You can use the Amazon Bedrock [Converse API](https://docs.aws.amazon.com/bedrock/latest/userguide/conversation-inference.html) to create conversational applications that send and receive messages to and from an Amazon Bedrock model. To use the Converse API, you use the Converse or ConverseStream (for streaming responses) operations to send messages to a model.

In [None]:
from IPython.display import JSON, Markdown

model_id=PREMIER_MODEL_ID

model_response = client.converse(
    modelId=model_id, system=system_prompt, messages=messages, inferenceConfig=inf_params,
)

content_text = model_response["output"]["message"]["content"][0]["text"]

JSON(model_response)

Render response text as markdown in Jupyterlab

In [None]:
from IPython.display import JSON, Markdown

Markdown(content_text)

## Converse Stream API

In [None]:
model_response = client.converse_stream(
    modelId=model_id, messages=messages, system=system_prompt, inferenceConfig=inf_params
)

stream = model_response.get('stream')
if stream:
    for event in stream:

        if 'messageStart' in event:
            print(f"\nRole: {event['messageStart']['role']}")

        if 'contentBlockDelta' in event:
            print(event['contentBlockDelta']['delta']['text'], end="")

        if 'messageStop' in event:
            print(f"\nStop reason: {event['messageStop']['stopReason']}")

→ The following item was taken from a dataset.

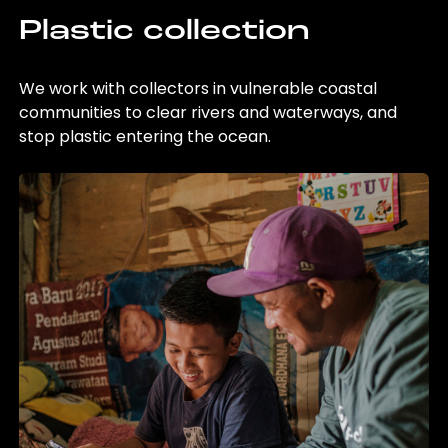
Plastic collection
We work with collectors in vulnerable coastal
communities to clear rivers and waterways, and
stop plastic entering the ocean.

        if 'metadata' in event:
            metadata = event['metadata']
            if 'usage' in metadata:
                print("\nToken usage")
                print(f"Input tokens: {metadata['usage']['inputTokens']}")
                print(
                    f":Output tokens: {metadata['usage']['outputTokens']}")
                print(f":Total tokens: {metadata['usage']['totalTokens']}")
            if 'metrics' in event['metadata']:
                print(
                    f"Latency: {metadata['metrics']['latencyMs']} milliseconds")


## Asking questions about the document

Let's take a look at Amazon Nova's capability to answer questions based on the information hidden somewhere in the documents.

In [None]:
query = {
    "text": "How many employees worked at Amazon at the end of 2023?"
}

messages[0]['content'].append(query)


In [None]:
model_response = client.converse(
    modelId=model_id, system=system_prompt, messages=messages, inferenceConfig=inf_params,
)

content_text = model_response["output"]["message"]["content"][0]["text"]

print("\n[Full Response]")
JSON(model_response)

In [None]:
Markdown(content_text)

## Conclusion

We showed how we can download and easily analyse multiple years of financial reports in PDF using a simple prompt and Amazon Nova Premier with up to 1M context window. This enables new cases and simplifies many existing cases.